I understand the disgruntlement. I just wonder if there's any chance whatsoever that a primary challenge will either get a more progressive person elected or push Obama leftward and then get him elected. I really can't imagine either of those things happening.
But there will be a clamor. And my guess (as I said a while back) is that Russ Feingold, integrity narcissist, is the guy who'll be urged to run. I could see him going for it (even though, yeah, I know, he may not even win his own race this year).
Whoever it is -- if not him, maybe the primary fans will rally around Howard Dean, or Dennis Kucinich -- I think Obama will win the nomination, possibly quite bloodied. And then I think Ralph Nader -- who you just know is going to run yet again -- is going to start looking surprisingly good to a lot of disgruntled lefties. But, hell, I think we could a Constitution Party candidate (especially if Romney gets the GOP nomination) and a Bayh/Bloomberg ticket and Lord knows what else, so this really could be a free-for-all.

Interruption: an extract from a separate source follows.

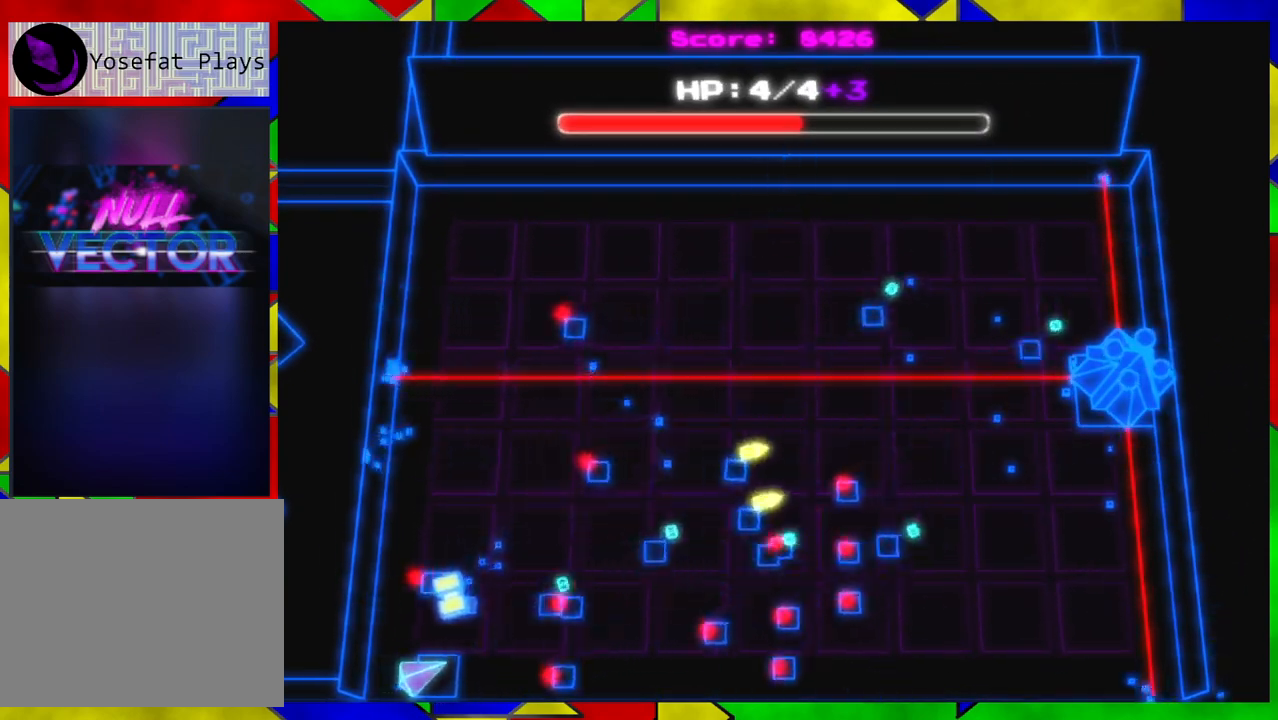
{"buttons": [], "left_stick": "up-right", "right_stick": "up-right", "events": [[183, "left_stick", "up-left"], [433, "left_stick", "up-right"]]}
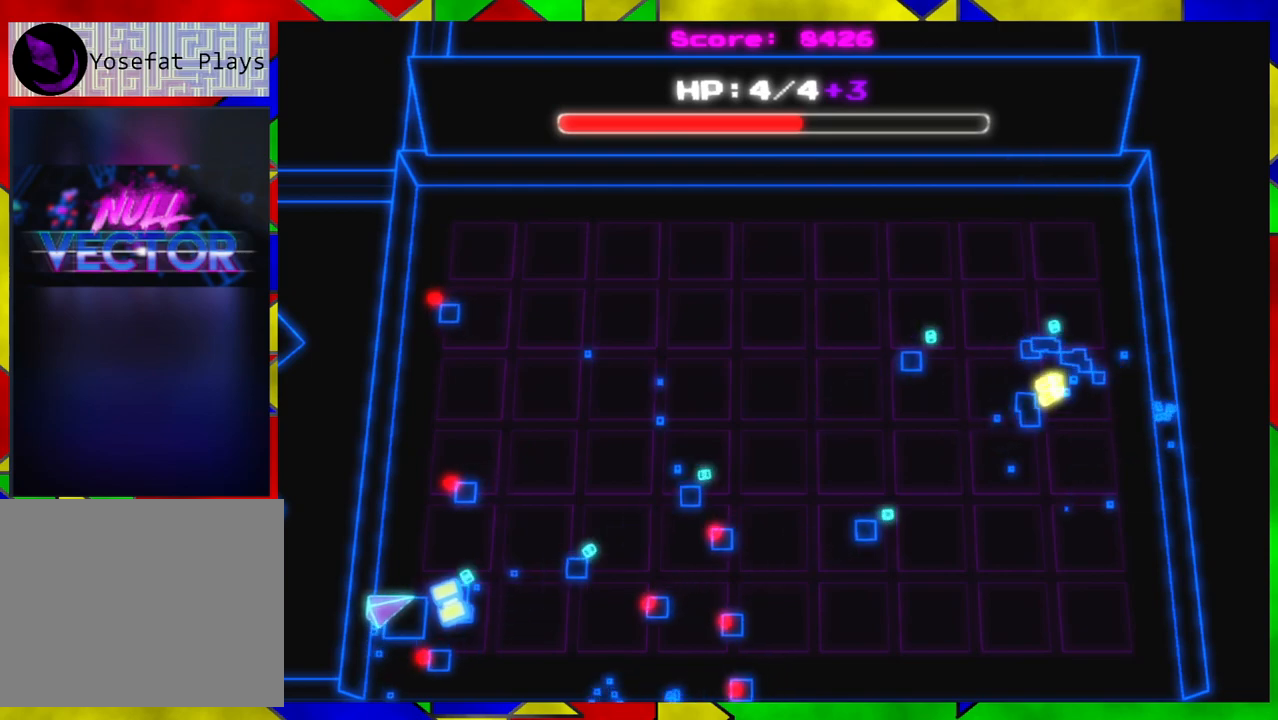
{"buttons": [], "left_stick": "up-right", "right_stick": "up-right", "events": [[17, "left_stick", "right"], [133, "left_stick", "center"], [183, "left_stick", "up-left"], [333, "left_stick", "right"], [433, "left_stick", "up-right"]]}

I'd be more sympathetic to this course of action if I felt that a strong and durable sense of progressivism had started to spread in the heartland. But that hasn't happened -- every liberal can be demonized as a liberal, and even heartlanders who've been favorably disposed to that person will inevitably begin to flee when the anti-liberal propaganda gets cranked up. That's because, at best, we get heartlanders to vote Democratic, but we don't get them to understand and embrace liberalism (even though many of them have skepticism about the power structure that we could tap into). Even Obama has suffered because of the public's unwillingness to rally around liberal ideas. That's what we have to reverse.
In other words, 2012 is going to be a glorious disaster. Personally you have to like Obama's chances to come out ahead against the likes of Evan F'ckin' Bayh, Moose Lady, Russ Feingold, Newtie, and Ralph Nader (The King Of All Useful Idiocy). But yes, I certainly expect some sort of primary challenge and while Steve thinks it will be Feingold, I have to say that Hillary's name will be the one thrown around the most by the Village.
Still, Steve has two valid points: Obama will not be pushed further to the left, and people have to believe in progressive ideas as the solution, not the problem. 30 years of "godless, commie liberals" is not going to be easy to undo.